Request
Nothing in the entries may change when they are transcribed.

Data shown
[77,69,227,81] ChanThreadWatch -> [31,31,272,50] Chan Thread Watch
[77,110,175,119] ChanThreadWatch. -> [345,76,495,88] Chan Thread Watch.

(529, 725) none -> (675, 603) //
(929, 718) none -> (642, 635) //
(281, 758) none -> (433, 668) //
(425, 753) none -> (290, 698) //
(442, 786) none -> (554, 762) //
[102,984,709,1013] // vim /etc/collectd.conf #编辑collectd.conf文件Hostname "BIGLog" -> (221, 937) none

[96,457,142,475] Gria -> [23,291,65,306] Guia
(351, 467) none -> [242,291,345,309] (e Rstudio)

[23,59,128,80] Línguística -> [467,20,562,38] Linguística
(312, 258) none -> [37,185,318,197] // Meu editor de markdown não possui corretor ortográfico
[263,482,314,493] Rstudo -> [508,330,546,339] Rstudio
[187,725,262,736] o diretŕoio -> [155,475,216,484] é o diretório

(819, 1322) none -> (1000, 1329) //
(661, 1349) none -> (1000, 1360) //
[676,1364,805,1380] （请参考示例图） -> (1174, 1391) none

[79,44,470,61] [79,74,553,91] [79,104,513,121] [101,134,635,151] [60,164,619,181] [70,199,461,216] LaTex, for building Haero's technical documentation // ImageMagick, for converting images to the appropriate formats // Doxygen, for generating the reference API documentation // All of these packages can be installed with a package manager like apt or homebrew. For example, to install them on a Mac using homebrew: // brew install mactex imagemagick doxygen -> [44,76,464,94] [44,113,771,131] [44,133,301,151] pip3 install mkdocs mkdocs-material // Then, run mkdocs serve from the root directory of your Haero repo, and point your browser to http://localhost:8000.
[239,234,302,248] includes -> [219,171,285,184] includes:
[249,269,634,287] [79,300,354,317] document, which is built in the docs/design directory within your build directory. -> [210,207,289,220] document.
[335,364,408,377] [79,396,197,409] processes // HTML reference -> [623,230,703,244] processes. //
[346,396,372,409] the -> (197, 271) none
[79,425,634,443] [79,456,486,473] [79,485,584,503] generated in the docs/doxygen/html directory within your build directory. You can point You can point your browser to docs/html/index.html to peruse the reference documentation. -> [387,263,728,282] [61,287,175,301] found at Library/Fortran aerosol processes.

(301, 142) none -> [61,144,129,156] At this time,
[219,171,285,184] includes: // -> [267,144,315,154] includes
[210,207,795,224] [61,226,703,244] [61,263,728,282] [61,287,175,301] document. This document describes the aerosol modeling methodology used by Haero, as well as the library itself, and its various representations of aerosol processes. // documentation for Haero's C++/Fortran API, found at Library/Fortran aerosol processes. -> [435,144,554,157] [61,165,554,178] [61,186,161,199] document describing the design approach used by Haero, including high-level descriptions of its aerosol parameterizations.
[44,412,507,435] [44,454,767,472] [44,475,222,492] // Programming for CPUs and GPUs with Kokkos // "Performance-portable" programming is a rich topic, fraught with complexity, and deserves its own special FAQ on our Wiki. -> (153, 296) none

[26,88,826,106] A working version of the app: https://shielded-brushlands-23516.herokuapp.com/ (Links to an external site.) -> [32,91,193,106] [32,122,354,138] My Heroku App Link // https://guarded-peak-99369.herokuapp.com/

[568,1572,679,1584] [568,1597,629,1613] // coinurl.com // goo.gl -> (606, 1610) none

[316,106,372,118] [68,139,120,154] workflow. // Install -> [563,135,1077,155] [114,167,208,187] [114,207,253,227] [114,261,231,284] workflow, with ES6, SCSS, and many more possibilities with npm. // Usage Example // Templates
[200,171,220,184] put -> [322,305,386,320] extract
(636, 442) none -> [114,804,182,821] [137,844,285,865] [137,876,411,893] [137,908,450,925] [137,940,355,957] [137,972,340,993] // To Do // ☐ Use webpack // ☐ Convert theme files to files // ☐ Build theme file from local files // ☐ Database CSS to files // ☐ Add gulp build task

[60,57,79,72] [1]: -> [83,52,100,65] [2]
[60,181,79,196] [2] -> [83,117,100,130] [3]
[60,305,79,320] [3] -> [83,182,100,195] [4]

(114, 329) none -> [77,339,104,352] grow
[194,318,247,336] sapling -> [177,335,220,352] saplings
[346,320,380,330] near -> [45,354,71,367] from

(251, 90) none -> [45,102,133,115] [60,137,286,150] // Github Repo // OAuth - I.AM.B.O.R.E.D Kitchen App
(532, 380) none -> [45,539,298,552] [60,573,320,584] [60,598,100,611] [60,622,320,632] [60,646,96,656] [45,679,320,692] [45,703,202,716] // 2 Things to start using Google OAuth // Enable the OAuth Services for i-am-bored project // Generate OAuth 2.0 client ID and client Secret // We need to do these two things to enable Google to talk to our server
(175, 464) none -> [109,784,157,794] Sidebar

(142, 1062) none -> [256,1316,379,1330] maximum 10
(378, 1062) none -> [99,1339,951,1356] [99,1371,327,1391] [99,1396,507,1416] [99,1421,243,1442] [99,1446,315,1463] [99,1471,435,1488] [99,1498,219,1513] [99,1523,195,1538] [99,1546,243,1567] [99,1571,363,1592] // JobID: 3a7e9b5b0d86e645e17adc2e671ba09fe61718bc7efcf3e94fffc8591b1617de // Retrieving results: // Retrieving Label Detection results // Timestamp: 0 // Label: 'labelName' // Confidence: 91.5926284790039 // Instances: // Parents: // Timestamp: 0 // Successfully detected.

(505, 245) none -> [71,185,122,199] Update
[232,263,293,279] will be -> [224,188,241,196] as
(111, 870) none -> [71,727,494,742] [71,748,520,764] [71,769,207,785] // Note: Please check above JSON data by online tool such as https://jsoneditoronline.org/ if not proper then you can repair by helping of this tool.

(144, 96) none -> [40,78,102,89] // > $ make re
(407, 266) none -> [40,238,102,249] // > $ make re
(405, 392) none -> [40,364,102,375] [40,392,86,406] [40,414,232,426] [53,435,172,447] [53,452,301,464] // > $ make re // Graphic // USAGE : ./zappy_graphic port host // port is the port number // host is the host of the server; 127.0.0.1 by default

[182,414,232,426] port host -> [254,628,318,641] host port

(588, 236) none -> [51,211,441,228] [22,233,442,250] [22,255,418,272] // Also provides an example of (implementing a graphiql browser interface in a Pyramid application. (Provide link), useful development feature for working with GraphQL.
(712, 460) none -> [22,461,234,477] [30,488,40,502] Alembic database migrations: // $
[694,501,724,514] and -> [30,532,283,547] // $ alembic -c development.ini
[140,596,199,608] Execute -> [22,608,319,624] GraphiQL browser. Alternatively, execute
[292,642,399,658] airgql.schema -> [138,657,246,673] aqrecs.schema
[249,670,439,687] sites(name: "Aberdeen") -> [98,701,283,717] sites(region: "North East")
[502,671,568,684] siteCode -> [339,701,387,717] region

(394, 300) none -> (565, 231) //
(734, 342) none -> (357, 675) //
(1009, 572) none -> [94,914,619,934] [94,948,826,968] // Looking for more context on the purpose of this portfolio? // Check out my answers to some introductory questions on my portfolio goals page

Your response
[77,69,227,81] ChanThreadWatch -> [31,31,272,50] Chan Thread Watch
[77,110,175,119] ChanThreadWatch. -> [345,76,495,88] Chan Thread Watch.

(529, 725) none -> (675, 603) //
(929, 718) none -> (642, 635) //
(281, 758) none -> (433, 668) //
(425, 753) none -> (290, 698) //
(442, 786) none -> (554, 762) //
[102,984,709,1013] // vim /etc/collectd.conf #编辑collectd.conf文件Hostname "BIGLog" -> (221, 937) none

[96,457,142,475] Gria -> [23,291,65,306] Guia
(351, 467) none -> [242,291,345,309] (e Rstudio)

[23,59,128,80] Línguística -> [467,20,562,38] Linguística
(312, 258) none -> [37,185,318,197] // Meu editor de markdown não possui corretor ortográfico
[263,482,314,493] Rstudo -> [508,330,546,339] Rstudio
[187,725,262,736] o diretŕoio -> [155,475,216,484] é o diretório

(819, 1322) none -> (1000, 1329) //
(661, 1349) none -> (1000, 1360) //
[676,1364,805,1380] （请参考示例图） -> (1174, 1391) none

[79,44,470,61] [79,74,553,91] [79,104,513,121] [101,134,635,151] [60,164,619,181] [70,199,461,216] LaTex, for building Haero's technical documentation // ImageMagick, for converting images to the appropriate formats // Doxygen, for generating the reference API documentation // All of these packages can be installed with a package manager like apt or homebrew. For example, to install them on a Mac using homebrew: // brew install mactex imagemagick doxygen -> [44,76,464,94] [44,113,771,131] [44,133,301,151] pip3 install mkdocs mkdocs-material // Then, run mkdocs serve from the root directory of your Haero repo, and point your browser to http://localhost:8000.
[239,234,302,248] includes -> [219,171,285,184] includes:
[249,269,634,287] [79,300,354,317] document, which is built in the docs/design directory within your build directory. -> [210,207,289,220] document.
[335,364,408,377] [79,396,197,409] processes // HTML reference -> [623,230,703,244] processes. //
[346,396,372,409] the -> (197, 271) none
[79,425,634,443] [79,456,486,473] [79,485,584,503] generated in the docs/doxygen/html directory within your build directory. You can point You can point your browser to docs/html/index.html to peruse the reference documentation. -> [387,263,728,282] [61,287,175,301] found at Library/Fortran aerosol processes.

(301, 142) none -> [61,144,129,156] At this time,
[219,171,285,184] includes: // -> [267,144,315,154] includes
[210,207,795,224] [61,226,703,244] [61,263,728,282] [61,287,175,301] document. This document describes the aerosol modeling methodology used by Haero, as well as the library itself, and its various representations of aerosol processes. // documentation for Haero's C++/Fortran API, found at Library/Fortran aerosol processes. -> [435,144,554,157] [61,165,554,178] [61,186,161,199] document describing the design approach used by Haero, including high-level descriptions of its aerosol parameterizations.
[44,412,507,435] [44,454,767,472] [44,475,222,492] // Programming for CPUs and GPUs with Kokkos // "Performance-portable" programming is a rich topic, fraught with complexity, and deserves its own special FAQ on our Wiki. -> (153, 296) none

[26,88,826,106] A working version of the app: https://shielded-brushlands-23516.herokuapp.com/ (Links to an external site.) -> [32,91,193,106] [32,122,354,138] My Heroku App Link // https://guarded-peak-99369.herokuapp.com/

[568,1572,679,1584] [568,1597,629,1613] // coinurl.com // goo.gl -> (606, 1610) none

[316,106,372,118] [68,139,120,154] workflow. // Install -> [563,135,1077,155] [114,167,208,187] [114,207,253,227] [114,261,231,284] workflow, with ES6, SCSS, and many more possibilities with npm. // Usage Example // Templates
[200,171,220,184] put -> [322,305,386,320] extract
(636, 442) none -> [114,804,182,821] [137,844,285,865] [137,876,411,893] [137,908,450,925] [137,940,355,957] [137,972,340,993] // To Do // ☐ Use webpack // ☐ Convert theme files to files // ☐ Build theme file from local files // ☐ Database CSS to files // ☐ Add gulp build task

[60,57,79,72] [1]: -> [83,52,100,65] [2]
[60,181,79,196] [2] -> [83,117,100,130] [3]
[60,305,79,320] [3] -> [83,182,100,195] [4]

(114, 329) none -> [77,339,104,352] grow
[194,318,247,336] sapling -> [177,335,220,352] saplings
[346,320,380,330] near -> [45,354,71,367] from

(251, 90) none -> [45,102,133,115] [60,137,286,150] // Github Repo // OAuth - I.AM.B.O.R.E.D Kitchen App
(532, 380) none -> [45,539,298,552] [60,573,320,584] [60,598,100,611] [60,622,320,632] [60,646,96,656] [45,679,320,692] [45,703,202,716] // 2 Things to start using Google OAuth // Enable the OAuth Services for i-am-bored project // Generate OAuth 2.0 client ID and client Secret // We need to do these two things to enable Google to talk to our server
(175, 464) none -> [109,784,157,794] Sidebar

(142, 1062) none -> [256,1316,379,1330] maximum 10
(378, 1062) none -> [99,1339,951,1356] [99,1371,327,1391] [99,1396,507,1416] [99,1421,243,1442] [99,1446,315,1463] [99,1471,435,1488] [99,1498,219,1513] [99,1523,195,1538] [99,1546,243,1567] [99,1571,363,1592] // JobID: 3a7e9b5b0d86e645e17adc2e671ba09fe61718bc7efcf3e94fffc8591b1617de // Retrieving results: // Retrieving Label Detection results // Timestamp: 0 // Label: 'labelName' // Confidence: 91.5926284790039 // Instances: // Parents: // Timestamp: 0 // Successfully detected.

(505, 245) none -> [71,185,122,199] Update
[232,263,293,279] will be -> [224,188,241,196] as
(111, 870) none -> [71,727,494,742] [71,748,520,764] [71,769,207,785] // Note: Please check above JSON data by online tool such as https://jsoneditoronline.org/ if not proper then you can repair by helping of this tool.

(144, 96) none -> [40,78,102,89] // > $ make re
(407, 266) none -> [40,238,102,249] // > $ make re
(405, 392) none -> [40,364,102,375] [40,392,86,406] [40,414,232,426] [53,435,172,447] [53,452,301,464] // > $ make re // Graphic // USAGE : ./zappy_graphic port host // port is the port number // host is the host of the server; 127.0.0.1 by default

[182,414,232,426] port host -> [254,628,318,641] host port

(588, 236) none -> [51,211,441,228] [22,233,442,250] [22,255,418,272] // Also provides an example of (implementing a graphiql browser interface in a Pyramid application. (Provide link), useful development feature for working with GraphQL.
(712, 460) none -> [22,461,234,477] [30,488,40,502] Alembic database migrations: // $
[694,501,724,514] and -> [30,532,283,547] // $ alembic -c development.ini
[140,596,199,608] Execute -> [22,608,319,624] GraphiQL browser. Alternatively, execute
[292,642,399,658] airgql.schema -> [138,657,246,673] aqrecs.schema
[249,670,439,687] sites(name: "Aberdeen") -> [98,701,283,717] sites(region: "North East")
[502,671,568,684] siteCode -> [339,701,387,717] region

(394, 300) none -> (565, 231) //
(734, 342) none -> (357, 675) //
(1009, 572) none -> [94,914,619,934] [94,948,826,968] // Looking for more context on the purpose of this portfolio? // Check out my answers to some introductory questions on my portfolio goals page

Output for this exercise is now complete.